<<<<

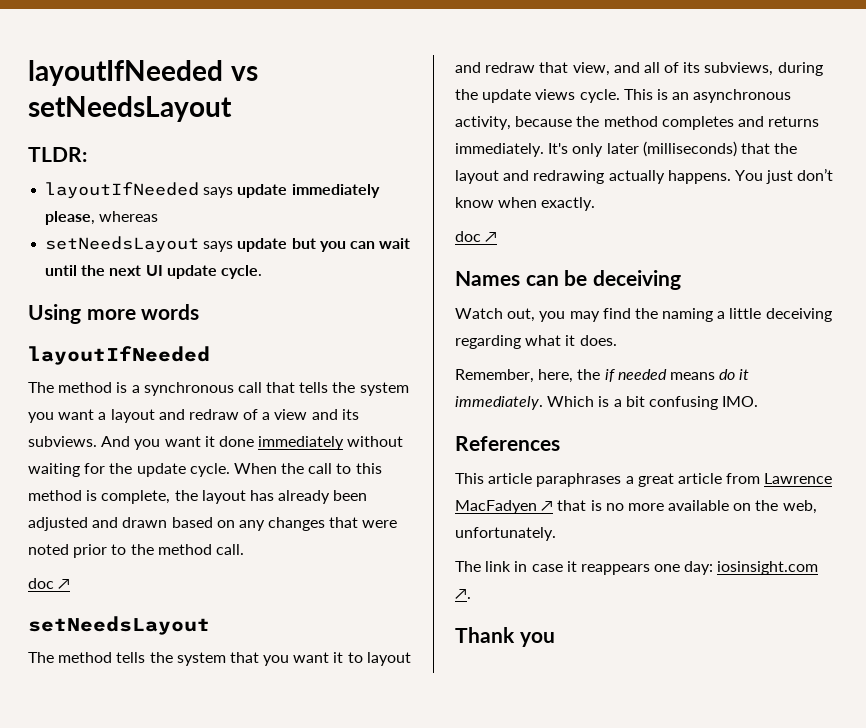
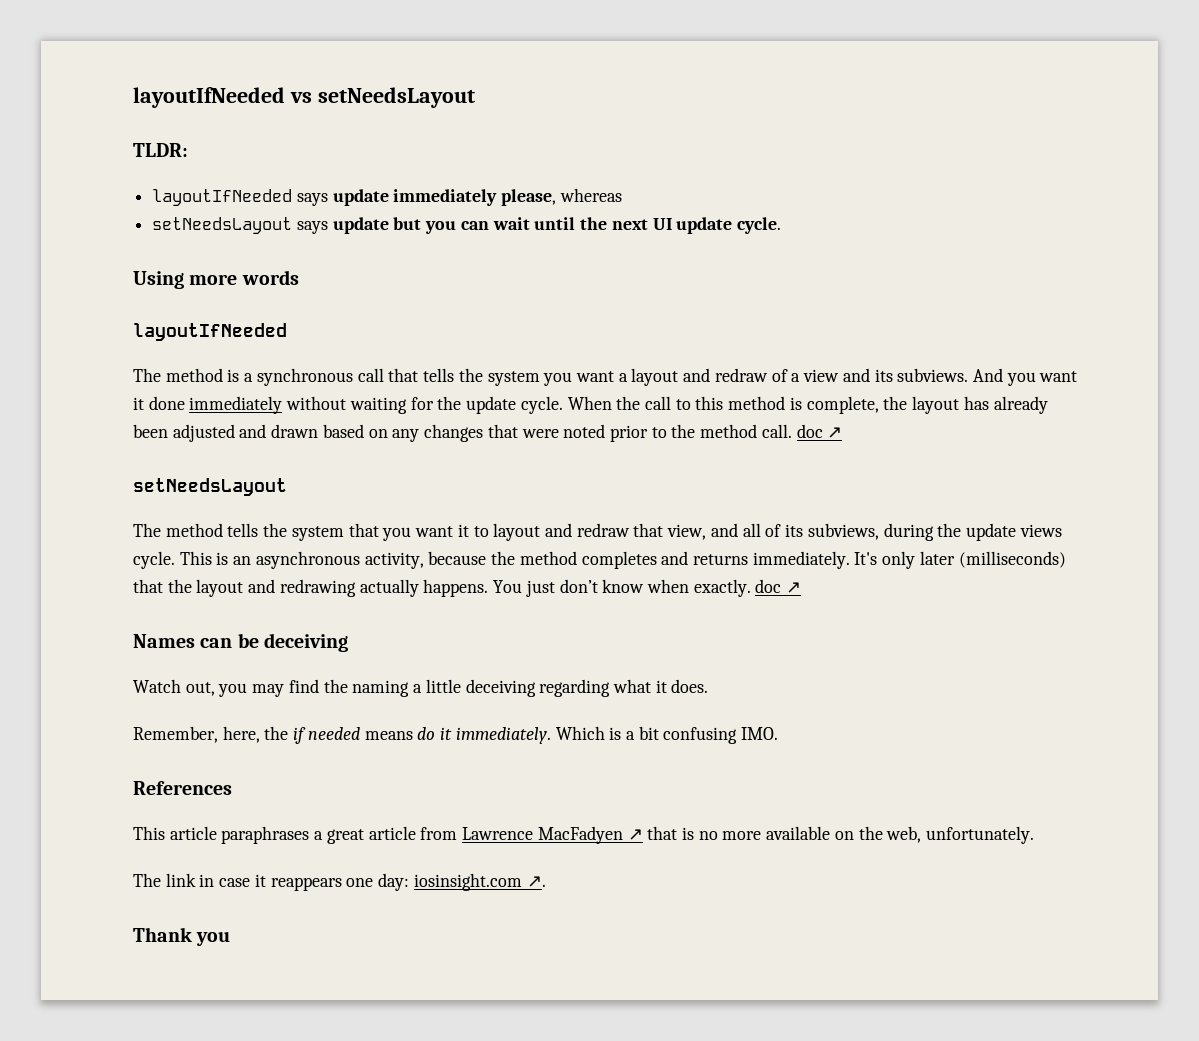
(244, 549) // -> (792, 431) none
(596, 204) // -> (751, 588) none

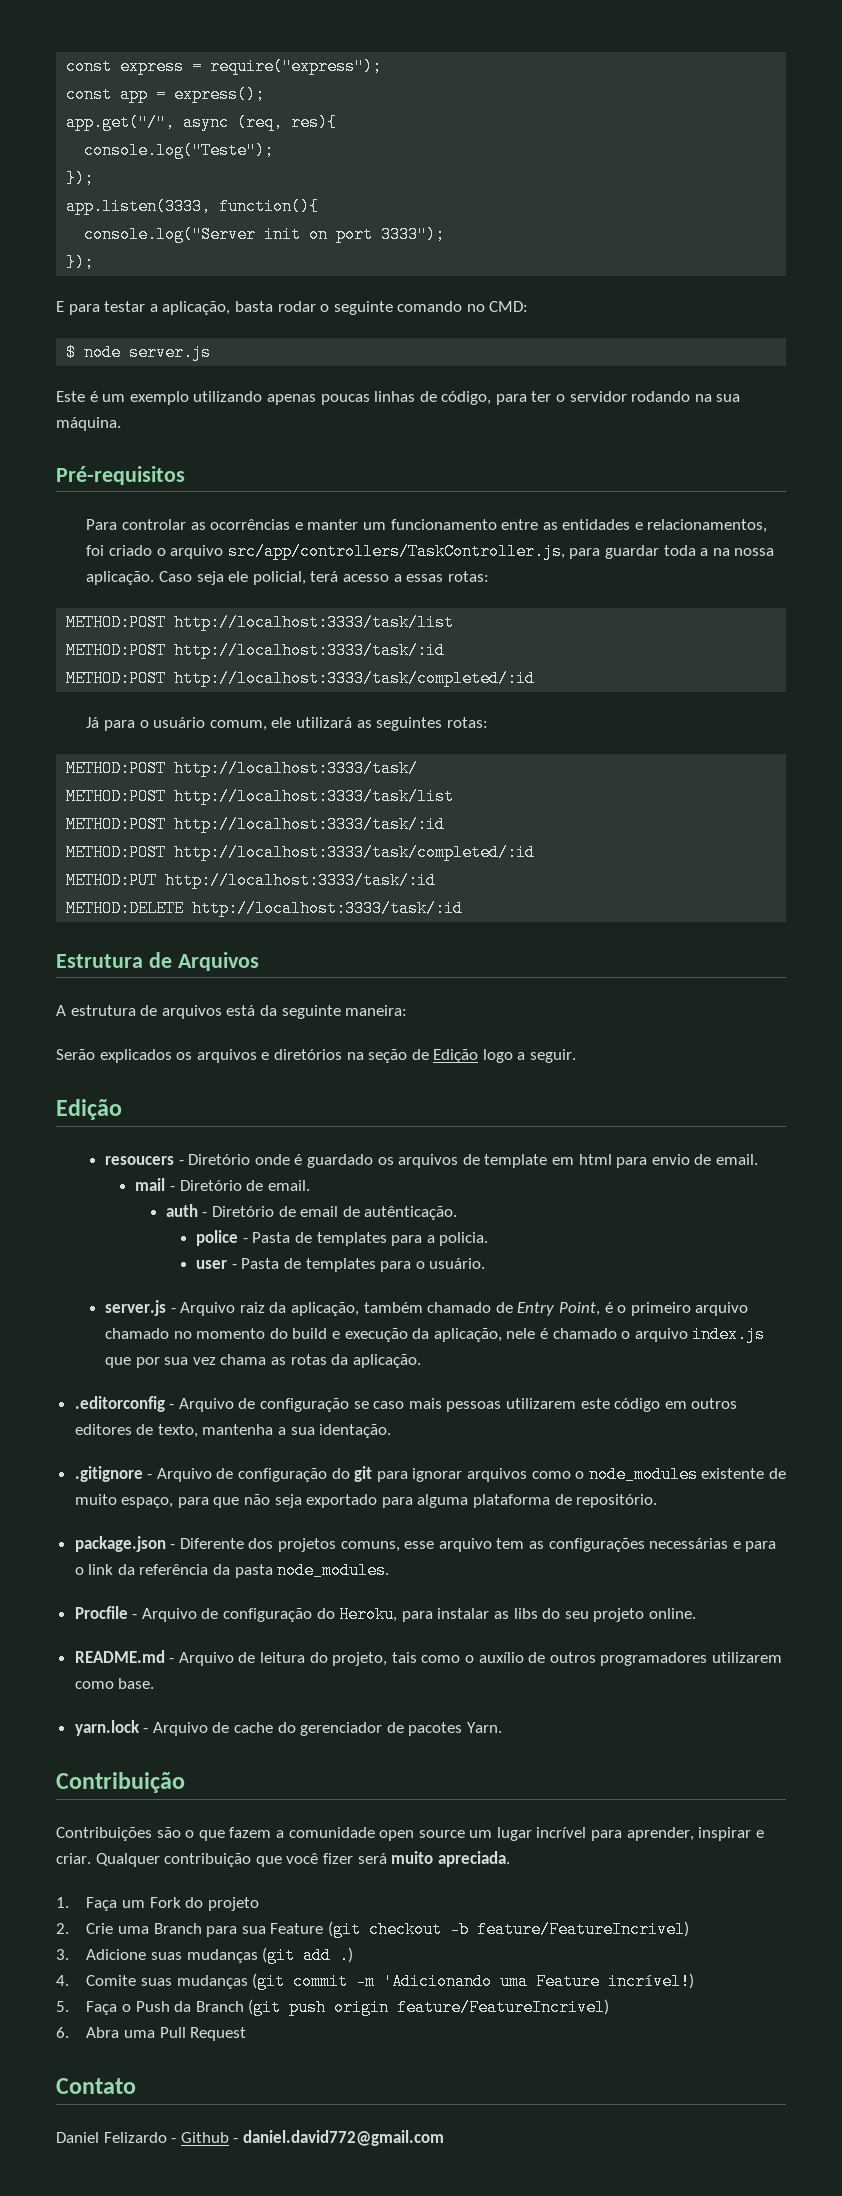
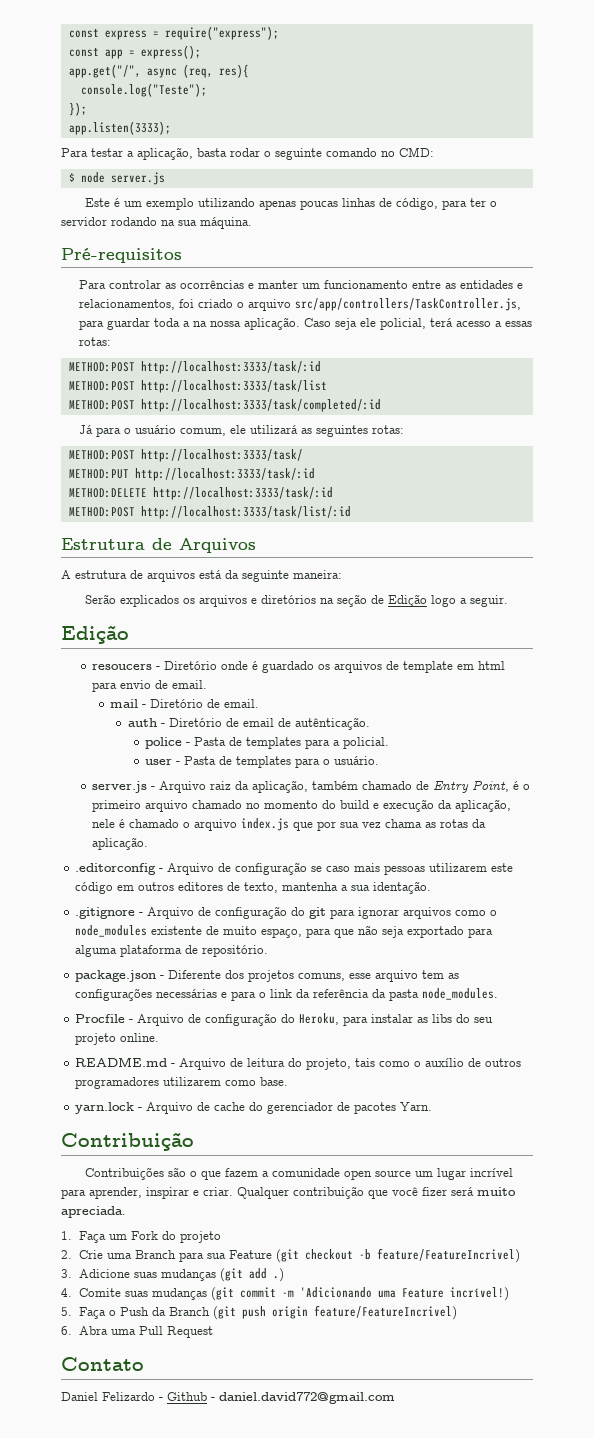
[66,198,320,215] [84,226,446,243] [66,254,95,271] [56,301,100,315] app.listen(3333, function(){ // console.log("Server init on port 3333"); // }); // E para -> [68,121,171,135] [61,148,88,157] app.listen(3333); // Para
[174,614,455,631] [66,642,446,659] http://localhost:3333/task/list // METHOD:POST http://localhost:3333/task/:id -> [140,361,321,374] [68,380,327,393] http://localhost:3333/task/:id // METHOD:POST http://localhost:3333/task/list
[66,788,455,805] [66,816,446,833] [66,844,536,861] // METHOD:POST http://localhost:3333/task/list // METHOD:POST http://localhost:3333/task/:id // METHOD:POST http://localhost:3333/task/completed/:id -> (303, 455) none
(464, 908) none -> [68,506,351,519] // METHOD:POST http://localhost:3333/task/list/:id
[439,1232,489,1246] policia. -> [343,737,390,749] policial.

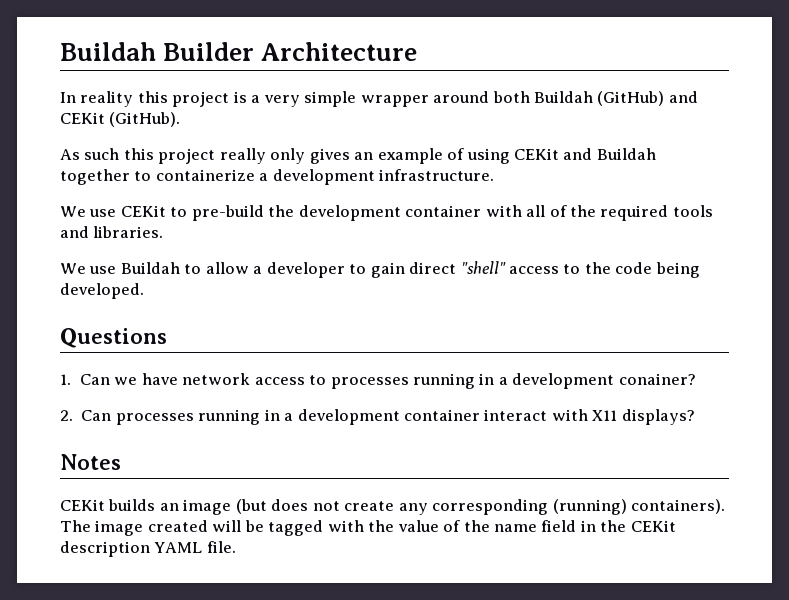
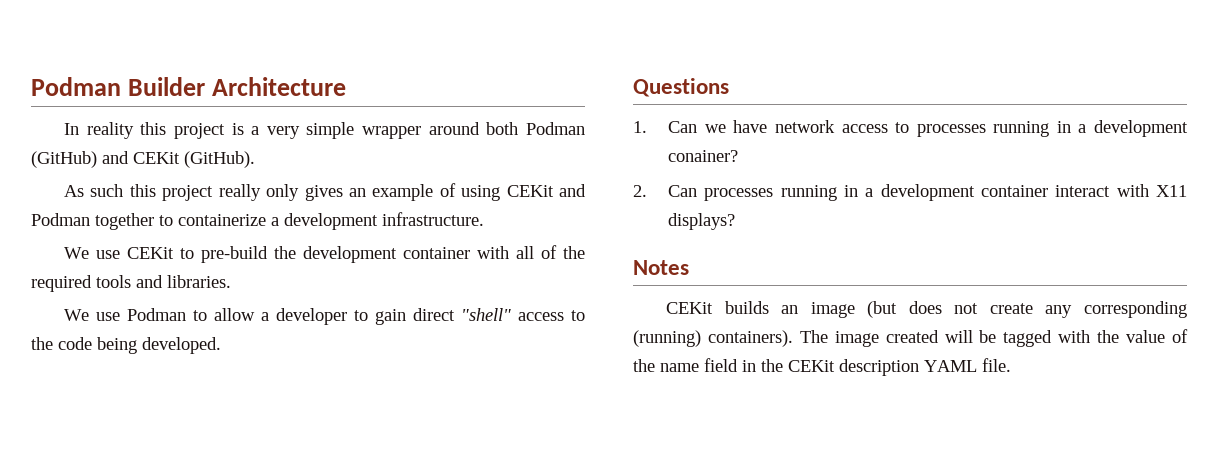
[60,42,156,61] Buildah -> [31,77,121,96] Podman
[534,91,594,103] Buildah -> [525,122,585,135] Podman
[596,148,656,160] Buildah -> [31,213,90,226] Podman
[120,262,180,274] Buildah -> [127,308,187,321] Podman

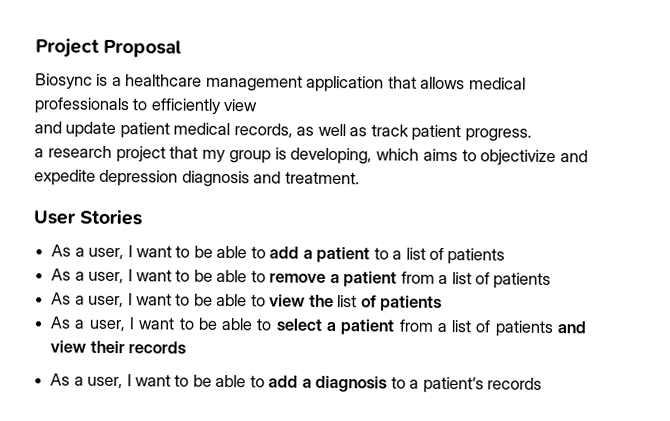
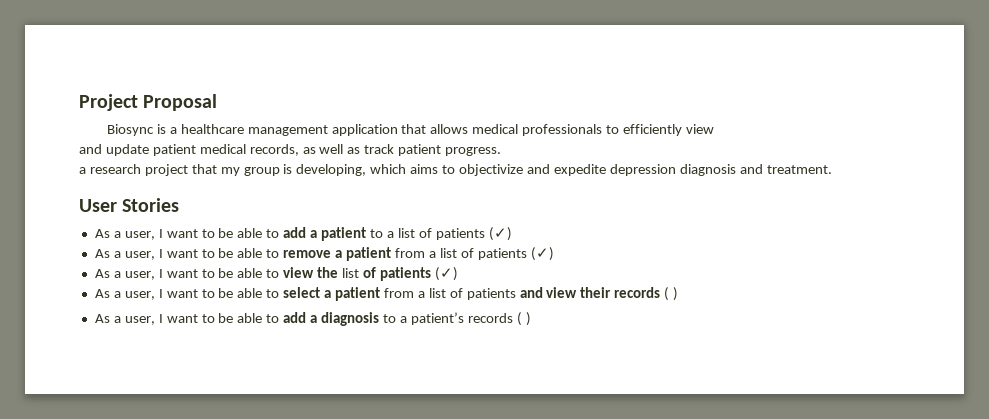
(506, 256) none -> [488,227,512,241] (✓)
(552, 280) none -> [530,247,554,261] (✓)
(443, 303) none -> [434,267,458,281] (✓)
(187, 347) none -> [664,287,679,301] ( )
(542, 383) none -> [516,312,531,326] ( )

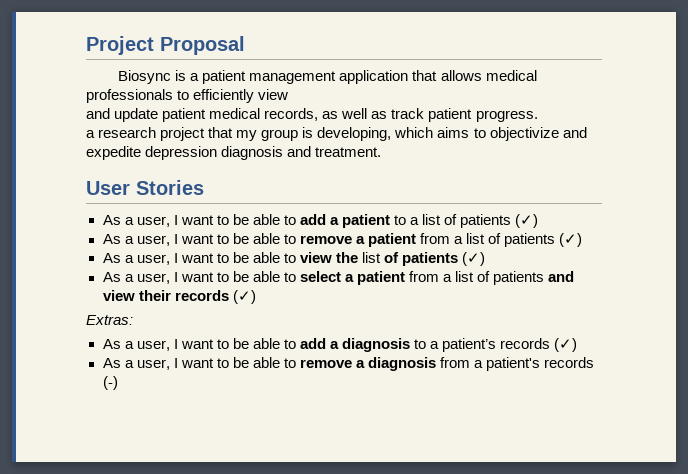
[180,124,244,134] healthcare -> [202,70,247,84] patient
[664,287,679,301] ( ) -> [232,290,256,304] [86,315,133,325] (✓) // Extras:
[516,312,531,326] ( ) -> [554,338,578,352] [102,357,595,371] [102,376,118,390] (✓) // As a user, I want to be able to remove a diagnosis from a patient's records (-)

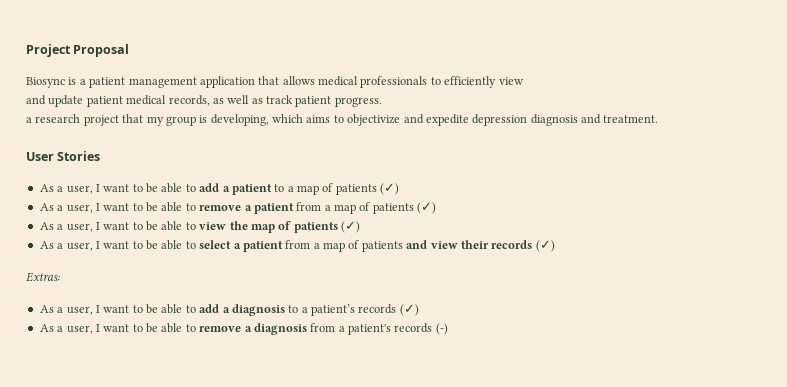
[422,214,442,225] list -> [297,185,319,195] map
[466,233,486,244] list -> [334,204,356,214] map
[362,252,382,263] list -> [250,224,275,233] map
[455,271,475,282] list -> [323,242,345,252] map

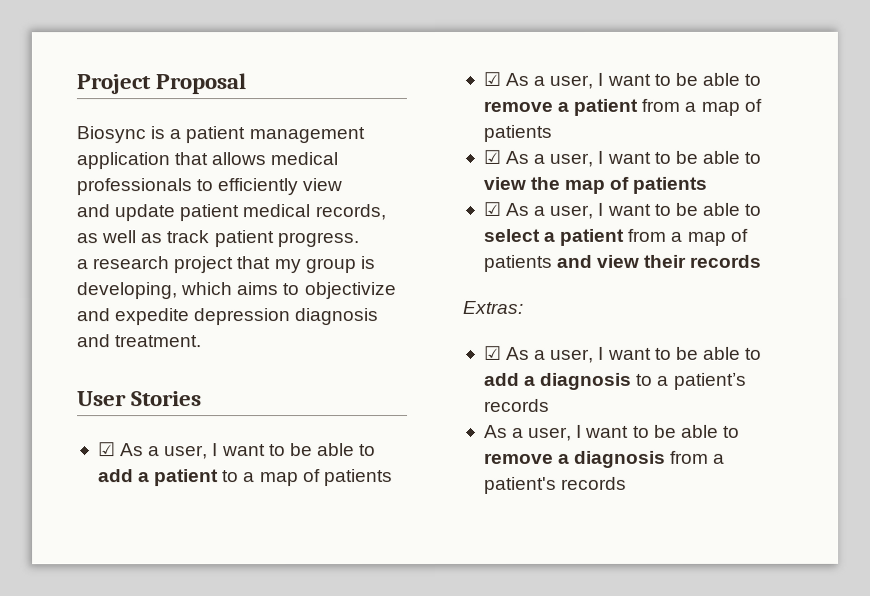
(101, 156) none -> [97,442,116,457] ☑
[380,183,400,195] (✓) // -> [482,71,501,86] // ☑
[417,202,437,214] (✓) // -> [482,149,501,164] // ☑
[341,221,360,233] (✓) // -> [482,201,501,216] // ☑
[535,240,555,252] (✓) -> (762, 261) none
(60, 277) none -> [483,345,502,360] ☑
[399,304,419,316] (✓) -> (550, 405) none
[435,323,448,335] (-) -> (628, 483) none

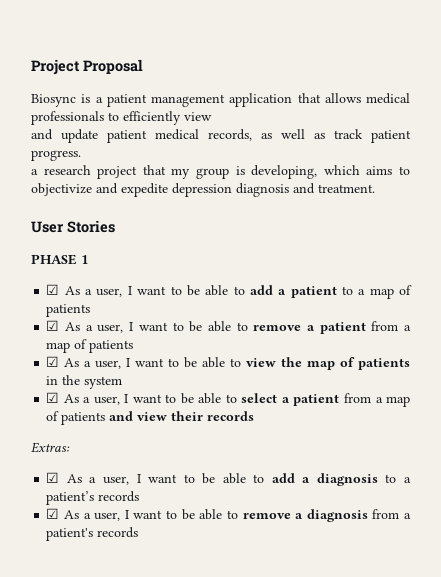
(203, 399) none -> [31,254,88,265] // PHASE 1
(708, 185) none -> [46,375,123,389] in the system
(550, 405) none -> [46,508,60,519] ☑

>>>>

§ Directive: All that is wanted is the lines above between the one containing "[596,148,656,160] Buildah ->" and the one containing "[664,287,679,301] ( ) ->", inclusive, restated word for word, with pictures omitted.

§ Your solution:
[596,148,656,160] Buildah -> [31,213,90,226] Podman
[120,262,180,274] Buildah -> [127,308,187,321] Podman

(506, 256) none -> [488,227,512,241] (✓)
(552, 280) none -> [530,247,554,261] (✓)
(443, 303) none -> [434,267,458,281] (✓)
(187, 347) none -> [664,287,679,301] ( )
(542, 383) none -> [516,312,531,326] ( )

[180,124,244,134] healthcare -> [202,70,247,84] patient
[664,287,679,301] ( ) -> [232,290,256,304] [86,315,133,325] (✓) // Extras:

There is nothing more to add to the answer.